- Brief -
Write out the passage from the discussion of PERC RAID controllers word for word, starting with "To be safe I'm" and going on through "(on those controllers).".

- Selected text -
══════════════════════════════

I've had to restart many installs for that reason ... it is easy to click right on through :)
Slicing Arrays in the PERC controller is supported on anything later than a PERC5. Prior to Perc5's (basically with the SCSI controllers) there could be an issue where one virtual array would not rebuild on a disk failure / replacement. There have been no issues that I have seen with the PERC5 and newer controllers.
Not my day.  After activating windows and setting static IP, I rebooted and got BOOTMGR missing.  Called Dell and I'm starting over
Granted, they were more prevalent on PERC 4's and earlier, but I've seen it on PERC 5/6 as well.  It is "supported", as in the controller can do it, but Dell RAID engineers do not advise it even on the PERC 5/6.
You can usually fix this by booting to the Windows DVD and choosing Repair you computer (on Install page).  May not hurt to have a voice on the line though.
To be safe I'm starting over.
Where / When have you seen issues with the PERC 5/6 and sliced arrays? I have been working with those controllers for years and monitored tens of thousands of cases and have not seen an issue to this point with sliced arrays (on those controllers).

Im not saying that you havent seen it - just curious for my own information.
Several people logged issues with sliced arrays in EE this month, for what it is worth, brent.

══════════════════════════════

- Extracted records -
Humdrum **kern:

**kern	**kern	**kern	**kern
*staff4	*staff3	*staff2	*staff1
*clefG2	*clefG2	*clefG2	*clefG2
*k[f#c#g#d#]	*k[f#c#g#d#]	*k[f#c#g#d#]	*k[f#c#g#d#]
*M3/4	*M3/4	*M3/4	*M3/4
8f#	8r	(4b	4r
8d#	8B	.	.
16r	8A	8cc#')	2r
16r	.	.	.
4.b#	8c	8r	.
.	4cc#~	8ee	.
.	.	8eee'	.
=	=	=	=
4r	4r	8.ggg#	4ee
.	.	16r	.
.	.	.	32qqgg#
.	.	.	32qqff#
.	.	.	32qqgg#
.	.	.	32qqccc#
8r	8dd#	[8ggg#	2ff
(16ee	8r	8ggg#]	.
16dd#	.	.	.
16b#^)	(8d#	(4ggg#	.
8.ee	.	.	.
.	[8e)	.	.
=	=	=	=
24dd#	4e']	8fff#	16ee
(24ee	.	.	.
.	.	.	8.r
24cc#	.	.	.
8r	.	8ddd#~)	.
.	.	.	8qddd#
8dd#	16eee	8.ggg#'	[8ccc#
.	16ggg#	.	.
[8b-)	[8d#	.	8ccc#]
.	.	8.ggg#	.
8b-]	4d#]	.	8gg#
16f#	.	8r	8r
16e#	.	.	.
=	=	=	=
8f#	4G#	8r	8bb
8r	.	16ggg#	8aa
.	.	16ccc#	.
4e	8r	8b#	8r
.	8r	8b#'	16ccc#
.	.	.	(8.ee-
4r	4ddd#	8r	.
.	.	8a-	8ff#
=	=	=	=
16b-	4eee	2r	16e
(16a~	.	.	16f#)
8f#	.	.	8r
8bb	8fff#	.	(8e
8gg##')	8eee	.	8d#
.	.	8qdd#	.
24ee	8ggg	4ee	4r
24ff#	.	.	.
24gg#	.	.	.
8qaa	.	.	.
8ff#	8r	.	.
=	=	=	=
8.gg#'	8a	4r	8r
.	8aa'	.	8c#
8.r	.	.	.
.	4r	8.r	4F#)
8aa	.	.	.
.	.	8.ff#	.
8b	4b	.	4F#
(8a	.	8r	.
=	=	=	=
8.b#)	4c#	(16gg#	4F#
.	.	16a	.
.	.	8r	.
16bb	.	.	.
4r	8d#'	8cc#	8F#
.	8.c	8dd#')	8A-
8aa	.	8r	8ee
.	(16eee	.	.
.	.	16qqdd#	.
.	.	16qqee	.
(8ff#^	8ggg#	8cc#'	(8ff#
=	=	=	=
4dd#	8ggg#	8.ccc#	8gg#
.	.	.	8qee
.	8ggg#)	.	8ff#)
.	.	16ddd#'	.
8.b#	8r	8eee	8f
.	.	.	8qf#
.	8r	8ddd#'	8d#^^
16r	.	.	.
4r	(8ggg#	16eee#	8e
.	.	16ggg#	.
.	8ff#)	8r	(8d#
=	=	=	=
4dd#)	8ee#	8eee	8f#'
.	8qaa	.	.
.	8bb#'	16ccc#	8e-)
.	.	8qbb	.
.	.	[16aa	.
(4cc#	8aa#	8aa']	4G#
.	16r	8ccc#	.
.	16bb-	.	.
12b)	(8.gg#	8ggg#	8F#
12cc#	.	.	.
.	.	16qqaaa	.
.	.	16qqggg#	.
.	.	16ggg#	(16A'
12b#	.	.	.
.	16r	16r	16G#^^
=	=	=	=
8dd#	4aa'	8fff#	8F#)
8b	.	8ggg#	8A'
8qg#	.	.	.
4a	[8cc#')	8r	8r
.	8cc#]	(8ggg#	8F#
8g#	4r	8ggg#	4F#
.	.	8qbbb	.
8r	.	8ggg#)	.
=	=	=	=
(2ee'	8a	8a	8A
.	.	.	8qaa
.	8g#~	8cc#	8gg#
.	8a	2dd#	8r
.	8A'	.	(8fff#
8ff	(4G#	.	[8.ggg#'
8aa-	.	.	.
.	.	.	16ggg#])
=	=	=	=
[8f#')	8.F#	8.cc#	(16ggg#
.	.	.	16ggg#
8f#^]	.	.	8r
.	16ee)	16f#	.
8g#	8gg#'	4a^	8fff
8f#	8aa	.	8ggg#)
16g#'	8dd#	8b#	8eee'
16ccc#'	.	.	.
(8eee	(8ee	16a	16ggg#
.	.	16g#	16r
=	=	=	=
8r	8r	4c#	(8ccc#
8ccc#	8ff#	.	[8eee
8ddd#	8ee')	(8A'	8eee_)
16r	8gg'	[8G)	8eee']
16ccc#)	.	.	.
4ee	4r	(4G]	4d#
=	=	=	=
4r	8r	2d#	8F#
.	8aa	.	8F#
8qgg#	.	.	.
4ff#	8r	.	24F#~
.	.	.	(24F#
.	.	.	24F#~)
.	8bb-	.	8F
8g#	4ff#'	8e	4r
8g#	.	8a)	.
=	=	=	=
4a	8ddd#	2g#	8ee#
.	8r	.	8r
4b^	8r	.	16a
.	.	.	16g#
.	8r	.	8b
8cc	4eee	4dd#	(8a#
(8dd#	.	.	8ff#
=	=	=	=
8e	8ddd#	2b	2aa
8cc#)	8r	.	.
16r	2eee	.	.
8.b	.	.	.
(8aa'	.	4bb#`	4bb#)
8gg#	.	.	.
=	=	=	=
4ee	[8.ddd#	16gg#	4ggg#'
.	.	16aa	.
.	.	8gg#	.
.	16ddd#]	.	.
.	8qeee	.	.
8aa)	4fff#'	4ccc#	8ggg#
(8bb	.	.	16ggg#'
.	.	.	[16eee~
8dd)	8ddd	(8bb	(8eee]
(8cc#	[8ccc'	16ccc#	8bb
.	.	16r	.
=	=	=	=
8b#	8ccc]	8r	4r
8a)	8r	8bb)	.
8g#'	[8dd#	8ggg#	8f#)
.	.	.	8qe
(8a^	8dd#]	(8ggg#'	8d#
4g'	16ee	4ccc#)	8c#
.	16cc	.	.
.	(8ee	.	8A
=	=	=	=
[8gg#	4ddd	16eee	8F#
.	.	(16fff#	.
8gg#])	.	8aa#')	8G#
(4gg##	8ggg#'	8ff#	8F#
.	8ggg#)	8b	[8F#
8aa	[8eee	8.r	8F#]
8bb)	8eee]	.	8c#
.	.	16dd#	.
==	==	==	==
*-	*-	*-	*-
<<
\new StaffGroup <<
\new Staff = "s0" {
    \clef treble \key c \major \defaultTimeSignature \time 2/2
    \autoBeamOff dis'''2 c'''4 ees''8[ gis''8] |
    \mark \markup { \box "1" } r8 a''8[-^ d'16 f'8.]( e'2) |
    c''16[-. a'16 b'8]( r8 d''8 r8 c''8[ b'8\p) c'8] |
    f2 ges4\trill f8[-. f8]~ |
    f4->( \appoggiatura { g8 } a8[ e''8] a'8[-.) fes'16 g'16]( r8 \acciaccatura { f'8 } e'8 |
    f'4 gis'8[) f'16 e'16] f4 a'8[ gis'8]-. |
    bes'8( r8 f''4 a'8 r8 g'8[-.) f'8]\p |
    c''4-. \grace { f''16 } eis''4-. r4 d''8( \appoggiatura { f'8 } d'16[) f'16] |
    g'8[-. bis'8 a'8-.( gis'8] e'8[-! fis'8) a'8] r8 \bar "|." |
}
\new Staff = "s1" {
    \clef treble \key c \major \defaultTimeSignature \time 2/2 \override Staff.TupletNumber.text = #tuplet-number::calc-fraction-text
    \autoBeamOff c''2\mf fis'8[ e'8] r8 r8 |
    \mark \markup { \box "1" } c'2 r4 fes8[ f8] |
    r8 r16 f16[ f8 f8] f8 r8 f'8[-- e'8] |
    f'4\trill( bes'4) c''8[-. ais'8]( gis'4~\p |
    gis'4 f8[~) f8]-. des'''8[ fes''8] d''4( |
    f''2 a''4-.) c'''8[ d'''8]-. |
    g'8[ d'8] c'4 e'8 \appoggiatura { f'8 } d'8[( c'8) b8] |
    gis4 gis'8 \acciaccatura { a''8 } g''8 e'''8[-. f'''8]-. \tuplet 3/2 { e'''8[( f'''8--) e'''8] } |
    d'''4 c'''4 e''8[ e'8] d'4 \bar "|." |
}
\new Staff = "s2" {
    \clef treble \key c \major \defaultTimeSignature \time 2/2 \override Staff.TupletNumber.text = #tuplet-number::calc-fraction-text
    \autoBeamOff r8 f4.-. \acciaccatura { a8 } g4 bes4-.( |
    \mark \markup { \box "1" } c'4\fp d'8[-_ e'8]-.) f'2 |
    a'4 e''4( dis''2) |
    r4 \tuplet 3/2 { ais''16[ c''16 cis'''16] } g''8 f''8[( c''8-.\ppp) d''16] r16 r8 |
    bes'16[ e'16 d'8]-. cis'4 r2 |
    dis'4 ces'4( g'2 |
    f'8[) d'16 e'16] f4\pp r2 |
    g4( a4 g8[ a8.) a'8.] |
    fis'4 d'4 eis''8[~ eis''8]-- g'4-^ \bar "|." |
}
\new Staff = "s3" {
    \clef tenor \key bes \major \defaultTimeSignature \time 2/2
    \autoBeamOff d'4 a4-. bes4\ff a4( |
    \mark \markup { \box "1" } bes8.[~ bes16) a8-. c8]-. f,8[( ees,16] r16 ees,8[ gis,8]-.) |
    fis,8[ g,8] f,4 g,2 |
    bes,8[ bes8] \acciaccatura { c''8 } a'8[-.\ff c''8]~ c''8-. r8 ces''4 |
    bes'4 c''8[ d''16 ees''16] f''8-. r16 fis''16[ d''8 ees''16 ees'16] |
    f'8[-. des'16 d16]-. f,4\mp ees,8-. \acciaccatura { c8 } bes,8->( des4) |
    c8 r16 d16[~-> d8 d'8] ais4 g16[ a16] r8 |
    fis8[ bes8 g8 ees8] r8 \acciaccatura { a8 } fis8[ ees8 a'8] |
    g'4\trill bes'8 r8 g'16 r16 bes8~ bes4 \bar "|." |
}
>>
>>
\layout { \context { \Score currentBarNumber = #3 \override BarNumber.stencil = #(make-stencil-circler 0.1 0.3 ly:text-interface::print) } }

══════════════════════════════

- Answer to this problem -
To be safe I'm starting over.
Where / When have you seen issues with the PERC 5/6 and sliced arrays? I have been working with those controllers for years and monitored tens of thousands of cases and have not seen an issue to this point with sliced arrays (on those controllers).